Exercises.
[1] Rewrite the machine translation metrics article starting at "Metrics for evaluation" and ending at "need human intervention.", with "human intervention" changed to "expert review".
[2] Carry the machine translation metrics article forward from its final sentence.
START Text for analysis
Metrics for Evaluating Machine Translation: How to Measure Success

metrics for machine translation

Global organizations need reliable communication between employees, vendors, sales teams, and customers. Growing businesses want to be able to expand into new territories. International helpdesks need to provide resources to consumers around the world.

Machine translation (MT) provides language translation with unimaginable speed and accuracy. Its ability to learn from data means its functionality will continue to improve with use, and we see its value and relevancy across industries. So it’s no surprise that the global machine translation market gathered USD 812.6 Million in 2021 and is set to garner a market size of USD 4,069.5 Million by 2030.

Machine translation helps businesses save time and money, minimizes the risks related to language barriers, and provides improved customer experiences.

Accuracy in communication is critical, especially if you are re dealing with legal, medical, or technical content. But how effective is your MT system? Is its output sufficient for its intended purpose? By evaluating the quality of your translation through recognized metrics, you can ensure you are reaching recipient expectations. In addition, it can help you provide feedback for developers to refine systems and offer better MT overall.

Effective MT Across Industries

Machine translation is becoming the norm in every industry, from gaming to government agencies; from medicine to manufacturing, and every field in between – organizations must communicate across language barriers.

In e-commerce, 76% of buyers prefer purchasing products they can read about in their native language. That means higher sales for businesses translating website product descriptions accurately.

Medical device and pharmaceutical companies often rely on accurate translation for complex documentation, where misunderstandings could mean the difference between life and death.

Government agencies often need to provide documents and reference material in the country’s official language and languages that meet the needs of immigrants and non-native speakers.

Manufacturing and technology companies rely on up-to-date MT to keep up with changing technology and industry jargon.

Metrics for evaluation help organizations ensure the quality of their translation meets the needs of businesses and their audiences and flag difficulties that may need human intervention.

Which Metrics Should Businesses Use to Evaluate MT Systems?

Regardless of the industry, evaluating the effectiveness of MT output is essential. Businesses can evaluate their MT systems using human assessment or AI-powered tools.

Manual human evaluation by professional translators is the gold standard for high-quality evaluation of MT output, capturing the nuances of language use and meaning. However, assessments can vary between evaluators, and since the process is time-consuming, human evaluation may not be the most cost-effective option for every business.

Automated evaluation metrics provide numerical scores reflecting the quality of the MT output as compared to a human-generated translation. Businesses can use them to evaluate machine translation quickly, and they can handle large amounts of data. Several accepted metrics are available. Each uses different calculations to measure the accuracy of the MT and gives different weights to various types of errors.

Three commonly used metrics are:

Bilingual Evaluation Understudy (BLEU)

The BLEU metric is the most widely accepted and correlates most closely to human translation. This metric analyzes a text, compares the MT output to the reference, and assigns a score from 0-1 or 0-100 based on the comparison of n-grams and precision. A higher score represents a higher correlation to the reference text. BLEU’s strengths are its speed and ease of use.
END Text for analysis
START Records shown
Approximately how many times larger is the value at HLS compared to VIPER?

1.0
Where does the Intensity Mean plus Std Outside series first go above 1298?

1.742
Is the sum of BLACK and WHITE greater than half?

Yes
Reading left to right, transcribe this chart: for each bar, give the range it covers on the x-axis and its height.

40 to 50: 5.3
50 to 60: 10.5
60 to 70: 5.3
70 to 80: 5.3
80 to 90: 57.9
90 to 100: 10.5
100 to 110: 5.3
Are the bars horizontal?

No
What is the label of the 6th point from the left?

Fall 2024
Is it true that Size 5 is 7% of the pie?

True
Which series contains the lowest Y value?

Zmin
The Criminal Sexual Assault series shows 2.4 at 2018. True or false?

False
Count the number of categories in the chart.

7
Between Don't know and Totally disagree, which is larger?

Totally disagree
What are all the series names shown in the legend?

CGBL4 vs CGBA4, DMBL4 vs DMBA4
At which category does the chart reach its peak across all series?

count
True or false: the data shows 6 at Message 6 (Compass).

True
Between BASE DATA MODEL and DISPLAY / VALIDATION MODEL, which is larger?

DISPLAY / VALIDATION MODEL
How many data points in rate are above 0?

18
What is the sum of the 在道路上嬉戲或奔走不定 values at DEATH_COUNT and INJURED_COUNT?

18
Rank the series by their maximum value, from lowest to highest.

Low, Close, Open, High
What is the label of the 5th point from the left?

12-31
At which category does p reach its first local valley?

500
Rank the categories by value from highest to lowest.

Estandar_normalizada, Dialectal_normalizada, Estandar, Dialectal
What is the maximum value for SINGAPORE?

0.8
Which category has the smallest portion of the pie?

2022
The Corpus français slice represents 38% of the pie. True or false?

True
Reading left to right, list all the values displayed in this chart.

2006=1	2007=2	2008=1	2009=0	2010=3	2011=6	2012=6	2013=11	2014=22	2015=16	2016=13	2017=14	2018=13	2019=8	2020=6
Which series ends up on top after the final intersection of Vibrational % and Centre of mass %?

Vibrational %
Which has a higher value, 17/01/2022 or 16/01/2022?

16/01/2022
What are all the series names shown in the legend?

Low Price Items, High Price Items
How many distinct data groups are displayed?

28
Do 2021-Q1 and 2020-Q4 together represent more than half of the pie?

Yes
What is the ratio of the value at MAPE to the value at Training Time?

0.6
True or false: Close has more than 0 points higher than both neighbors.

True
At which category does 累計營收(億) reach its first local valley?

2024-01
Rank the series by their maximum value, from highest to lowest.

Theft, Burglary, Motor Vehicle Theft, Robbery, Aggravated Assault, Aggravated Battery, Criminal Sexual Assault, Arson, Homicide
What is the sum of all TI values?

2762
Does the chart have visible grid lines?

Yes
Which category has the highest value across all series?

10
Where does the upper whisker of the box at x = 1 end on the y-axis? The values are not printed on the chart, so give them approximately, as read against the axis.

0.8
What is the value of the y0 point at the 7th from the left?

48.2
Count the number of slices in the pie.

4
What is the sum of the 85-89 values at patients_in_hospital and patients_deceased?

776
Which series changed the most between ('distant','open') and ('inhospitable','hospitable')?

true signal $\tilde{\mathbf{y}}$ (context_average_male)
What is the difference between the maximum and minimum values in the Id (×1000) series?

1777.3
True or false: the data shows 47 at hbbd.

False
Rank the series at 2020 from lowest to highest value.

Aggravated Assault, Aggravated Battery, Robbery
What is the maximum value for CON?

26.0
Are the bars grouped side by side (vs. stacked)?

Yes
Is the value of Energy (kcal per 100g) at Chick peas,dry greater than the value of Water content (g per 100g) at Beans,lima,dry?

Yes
END Records shown
Written responses.
[1]
Metrics for evaluation help organizations ensure the quality of their translation meets the needs of businesses and their audiences and flag difficulties that may need expert review.

[2]
Translation Edit Rate (TER)

Also called the Translation Error Rate, the TER metric assigns a score based on the number of edits that would be required to match the MT output exactly to the reference text. This helps determine how much post-editing would need to be performed after MT was completed. A lower score means less post-editing will be necessary.

Metric for Evaluation of Translation with Explicit Ordering (METEOR)

This metric calculates unigram precision and recall. It uses features like stemming, synonymy matching, and exact word matching to analyze text at the sentence level. The resulting score indicates how well the MT output correlates to the human-translated reference.

Other metrics are available, including NIST, LEPOR, COMET, and PRIS. While automatic metrics are imperfect and may not reach human standards, they are powerful, cost-effective tools. In addition, they are fast, straightforward to use, and don’t require human intervention.

How Can Businesses Use Metrics to Improve the Effectiveness of their MT systems?

Each method of MT evaluation comes with strengths and drawbacks. Businesses will choose the metric or combination that best meets their goals and budget. However, consistent monitoring and evaluation are essential to keep up with evolving language, industry-specific terminology, and MT capabilities.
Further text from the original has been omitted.